Une absence remarquée lors d'une cérémonie municipale
Sur la place de Champ-Fleuri, où la Ville de Saint-Denis a organisé la pose de la première pierre du futur gymnase le 30 juin, le geste symbolique s'est vite doublé d'une controverse. Des photographies prises lors de l'événement montrent la présidente de Région, Huguette Bello, aux côtés d'Ericka Bareigts et d'autres élus. Quelques heures seulement après la cérémonie, des publications issues des comptes officiels de la mairie laissent cependant apparaître un rassemblement sans elle.
La comparaison des images diffusées et des clichés initiaux a rapidement alimenté les commentaires sur les réseaux sociaux et dans les milieux politiques locaux. Certains observateurs ont pointé des retouches apparentes sur plusieurs photographies, donnant l'impression que la présence de la responsable régionale avait été volontairement gommée.
Réactions et prise de position de la mairie
Interrogée, la municipalité de Saint-Denis a reconnu un problème de diffusion des images. Dans sa réponse, la mairie a qualifié la disparition de la présidente de Région d'
"une erreur individuelle", insistant sur l'absence de consigne politique et réfutant toute volonté de mise à l'écart institutionnelle.
Cette explication n'a pas calmé l'agitation : le Parti de la Région de Huguette Bello a exprimé son mécontentement et a dénoncé la suppression de la présidente des photographies publiées après l'inauguration. Dans le contexte local, où les rapports entre figures de gauche sont scrutés, l'affaire a pris une tournure politique bien au-delà d'une simple maladresse de communication.
Pourquoi l'affaire prend de l'ampleur à Saint-Denis
- La cérémonie concernait un projet municipal important, le gymnase de Champ-Fleuri, et rassemblait élus et financeurs : la visibilité y a un sens politique.
- Les relations entre la municipalité et la Région sont scrutées : toute disparité dans la représentation publique alimente les spéculations sur les rapports de force.
- Les outils numériques rendent aujourd'hui visibles et vérifiables des retouches, accélérant la diffusion des observations citoyennes.
Pour l'heure, la mairie attribue l'incident à une erreur isolée et assure qu'il n'y a pas de directive politique ayant guidé la publication des images.

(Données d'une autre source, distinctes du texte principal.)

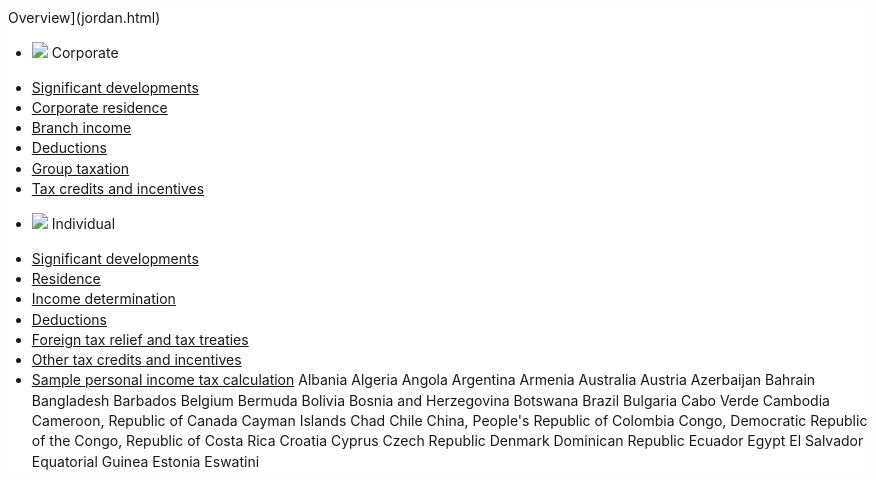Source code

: Overview](jordan.html)
* ![](-/media/world-wide-tax-summaries/dev/corporate-active-nav-icon.ashx%3Frev=e54e9d5b7d6f49b8a9de27757112981b&revision=e54e9d5b-7d6f-49b8-a9de-27757112981b&hash=24295379334D867E5CEB564DB7B5655AFB8CA649)
Corporate
+ [Significant developments](jordan/corporate/significant-developments.html)
+ [Corporate residence](jordan/corporate/corporate-residence.html)
+ [Branch income](jordan/corporate/branch-income.html)
+ [Deductions](jordan/corporate/deductions.html)
+ [Group taxation](jordan/corporate/group-taxation.html)
+ [Tax credits and incentives](jordan/corporate/tax-credits-and-incentives.html)
* ![](-/media/world-wide-tax-summaries/dev/individual-inactive-nav-icon.ashx%3Frev=03b86f89ec914ecdaac1550e9f0b113f&revision=03b86f89-ec91-4ecd-aac1-550e9f0b113f&hash=FC11F4F8557815513DCBD945919A90DE94EE1FC0)
Individual
+ [Significant developments](jordan/individual/significant-developments.html)
+ [Residence](jordan/individual/residence.html)
+ [Income determination](jordan/individual/income-determination.html)
+ [Deductions](jordan/individual/deductions.html)
+ [Foreign tax relief and tax treaties](jordan/individual/foreign-tax-relief-and-tax-treaties.html)
+ [Other tax credits and incentives](jordan/individual/other-tax-credits-and-incentives.html)
+ [Sample personal income tax calculation](jordan/individual/sample-personal-income-tax-calculation.html)
Albania
Algeria
Angola
Argentina
Armenia
Australia
Austria
Azerbaijan
Bahrain
Bangladesh
Barbados
Belgium
Bermuda
Bolivia
Bosnia and Herzegovina
Botswana
Brazil
Bulgaria
Cabo Verde
Cambodia
Cameroon, Republic of
Canada
Cayman Islands
Chad
Chile
China, People's Republic of
Colombia
Congo, Democratic Republic of the
Congo, Republic of
Costa Rica
Croatia
Cyprus
Czech Republic
Denmark
Dominican Republic
Ecuador
Egypt
El Salvador
Equatorial Guinea
Estonia
Eswatini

Reste à savoir si cette explication satisfera les opposants et permettra d'apaiser les tensions entre acteurs locaux.
Conséquences possibles et questions ouvertes
Au-delà de l'embarras communicationnel, l'affaire pose des questions pratiques pour la Ville de Saint-Denis : comment garantir la transparence des comptes rendus d'événements officiels ? Qui valide les visuels publiés au nom de la collectivité ? Et quelles suites, le cas échéant, seront données si l'analyse technique confirmait des retouches volontaires ?
| Date | Événement |
|---|---|
| 30 juin | Pose de la première pierre du gymnase de Champ-Fleuri (présence confirmée de la présidente de Région) |
| Heures suivantes | Diffusion d'images sur les réseaux sociaux de la Ville où la présidente n'apparaît plus |
| Début juillet | La mairie parle d'"une erreur individuelle" ; le PLR d'Huguette Bello proteste |
À Saint-Denis, la communication municipale est désormais sous surveillance. Ce dossier, mêlant maîtrise des images et enjeux politiques, pourrait bien alimenter le débat public local dans les semaines à venir.